Ancak Lanchaster Üniversitesi tarafından yapılan araştırma, pişmanlık hissinin göründüğü kadar kötü bir şey olmadığını ortaya koyuyor. Araştırmacılar, pişmanlık sırasında derin düşüncelere dalmanın ve tekrar tekrar aynı senaryoları beynimizde canlandırmanın oldukça faydalı olabileceğini söylüyor. Pişmanlık duyan insanlar aynı hatayı yapmaktan çekineceği için tüm adımlarını daha dikkatli atmaya başlar. Araştırmacılar, bu sayede gelecekte daha sağlıklı kararlar verilebileceğinin altını çiziyor.
Siz yine hobi olarak endişelenin…
Araştırmaya konu olan bir diğer duygu ise endişe. Neredeyse hepimiz içinde bulunduğumuz durumlar sebebiyle pek çok şeyden endişe duyuyoruz. Maalesef ki gerek ekonomik gerekse sosyal olarak oldukça zor bir dönemden geçiyoruz.
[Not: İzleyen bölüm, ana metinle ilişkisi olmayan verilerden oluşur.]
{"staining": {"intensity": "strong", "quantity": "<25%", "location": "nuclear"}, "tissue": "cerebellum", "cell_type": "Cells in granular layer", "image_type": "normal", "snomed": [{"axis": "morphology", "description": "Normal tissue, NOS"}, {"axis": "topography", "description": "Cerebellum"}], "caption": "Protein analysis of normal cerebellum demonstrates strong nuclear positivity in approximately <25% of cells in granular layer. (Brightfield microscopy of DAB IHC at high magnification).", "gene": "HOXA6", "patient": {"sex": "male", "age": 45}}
Bu sebeple de endişe gibi bir duyguyu hayatımızdan çıkartmamız neredeyse imkansız.
Araştırmacılar da hayatımızdan çıkaramadığımız bu duygunun faydalı birkaç yönü olduğunu bildirdi. Şöyle ki; endişe duymak, daha çok gelecek kaygısı taşımamıza sebep oluyor ve bu kaygı durumu pişmanlık duyduğumuz zamanlarda olduğu gibi bizi gelecekle ilgili daha derin düşüncelere itiyor. Örneğin; “Okul bitince ne yapacağım?” diye düşünmek, sizi okulu bitirmeden bir şeyler yapmak için çabalamaya teşvik ediyor. İçinde bulunduğunuz anda bu duygu ve düşünceler sizi strese soksa da araştırmacılar, aslında hayatınızda olumlu bir etki bıraktığını ve harekete geçirdiğini belirtiyor.
Peki iyimserlik ve güven?
Yayınlanan makaleye göre, iyimserlik aslında bizim güven duygumuzla doğru orantılı gelişen bir duygu. Bunu da küçük bir örnekle açıklayacak olursak; bir sınava çalıştığınızda, o sınava karşı daha iyimser duygular beslersiniz çünkü çalıştığınız için kendinize güveniniz vardır. Yani aslında iyimserlik, içine girdiğiniz bir ruh hali değil; sizin kendinizi soktuğunuz bir duygu olarak karşınıza çıkar. Ancak araştırmacılar, aşırı güvenmenin ve fazla iyimser olmanın da özellikle ikili ilişkilerde bir soruna dönüşebileceğini söylüyor.
Kısaca özetlemek gerekirse; araştırmacılar, olumlu veya olumsuz her duygunun aşırıya kaçılmadığı takdirde bir sorun oluşturmadığını söylüyor. Yani pişmanlık, endişe, öfke gibi duyguları bile kendinize fayda sağlayabilecek şekilde kullanabilirsiniz. Ek olarak iyimserlik, güven gibi olumlu duygular da aşırıya kaçtığınızda size fayda değil zarar verebilir.